Page images and extracted text
▬▬▬
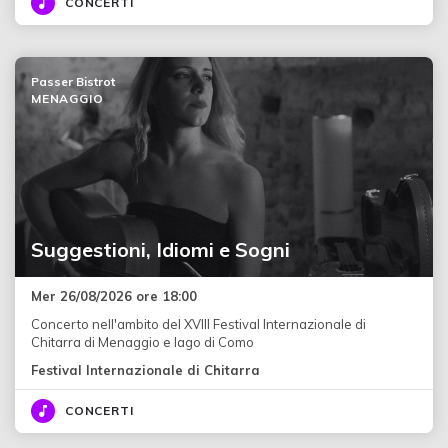
CONCERTI
Passer Bistrot
MENAGGIO
Suggestioni, Idiomi e Sogni
Mer 26/08/2026 ore 18:00
Concerto nell'ambito del XVIII Festival Internazionale di
Chitarra di Menaggio e lago di Como
Festival Internazionale di Chitarra
CONCERTI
▬▬▬
- JOB: Only lines that contain "Internazionale" are needed, so copy each of them from the data.

- PROBLEM SOLUTION:
Concerto nell'ambito del XVIII Festival Internazionale di
Festival Internazionale di Chitarra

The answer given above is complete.